Le travail est important tout au long de l’année. Plantation des graines en godets, préparation du sol, repiquage dans le champ, soin des plants, traitements bio… La récolte s’effectue en septembre-octobre dans un temps très délimité. « Si on ne fait pas attention, le taux de THC peut monter et rendre le CBD impropre à la vente ». Ils travaillent à deux, mais la famille et les amis viennent parfois en renfort. « Quand on a les mains toute la journée dans les fleurs de chanvre, on dort bien la nuit », sourit la mère de Bastien. Si le CBD, considéré comme un aliment, n’a pas d’effet thérapeutique reconnu, il est réputé pour faciliter le sommeil, participer à la lutte contre le stress et calmer certaines douleurs.
En circuit court
Après la récolte et tous les contrôles de qualité, vient le temps du séchage, puis des préparations. Il faut remplir et peser les sachets de fleurs ou de tisanes qui seront diffusés en vente directe. Là encore la famille, comme Brigitte, la mère de Gilles, donne de bons coups de main pour cette mission de précision. Il faut enfin faire le tour des buralistes pour approvisionner le rayon CBD local.
Officiellement le CBD est un produit alimentaire, vendu en fleur, en huile ou en poudre. Il peut être consommé sous de nombreuses formes, dans des plats, bu en infusions, appliqué en massages. Mais il est le plus souvent acheté pour être fumé. Les chanvriers du Périgord ont monté un circuit court de diffusion chez les buralistes du département. Chaque exploitation démarche et fournit des points de vente dans son secteur. D’où la répartition harmonieuse des huit adhérents actuels.
Grossistes et détaillants
« Il y a encore de la place pour quelques-uns, on n’arrive pas à répondre encore à tous les marchés », explique Manuel. Le CBD du Périgord remplace des produits importés, notamment d’Italie. 80 % de la production est vendue à des grossistes et seulement 20 % en direct via plus d’une quarantaine de lieux en Dordogne : des buralistes, des épiceries et des boutiques de producteur.
D’autres filières organisées de culture du chanvre existent en Dordogne avec des plantes destinées à l’isolation ou au textile.

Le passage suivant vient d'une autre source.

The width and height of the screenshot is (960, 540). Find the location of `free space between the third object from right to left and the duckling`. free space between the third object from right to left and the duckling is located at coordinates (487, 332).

Sans parler des cultures clandestines du cannabis avec THC que traquent les gendarmes chaque fin d’été…
Les buralistes s’impliquent
À travers la Dordogne, des buralistes qui ont adopté le CBD acheté à des grossistes sont aussi heureux d’avoir des produits du Périgord plutôt que des produits importés. Au Brabant, à Bassillac, Sandra Bochaton diffuse les petits sachets cultivés en Périgord vert par Bastien et Gilles. Les spécialités mises au point par les chanviers d’ici ont pour nom Green Péri, Black Péri, Purple Péri, Cyrano Kush… Sa clientèle pour ces produits est plutôt un peu âgée. D’anciens fumeurs de cannabis ont confié à la buraliste être passés au CBD qui est légal et relaxant.
Sandra adore multiplier les initiatives dans son tabacs-journaux, point de rendez-vous central de la commune. « Pour moins polluer, j’ai aussi commencé à récupérer les cendres et mégots des fumeurs. En 2023, j’ai récolté 7,8 kg. Collectés dans de grand bidons, ils partent au recyclage avec l’association basque Tree6clope ».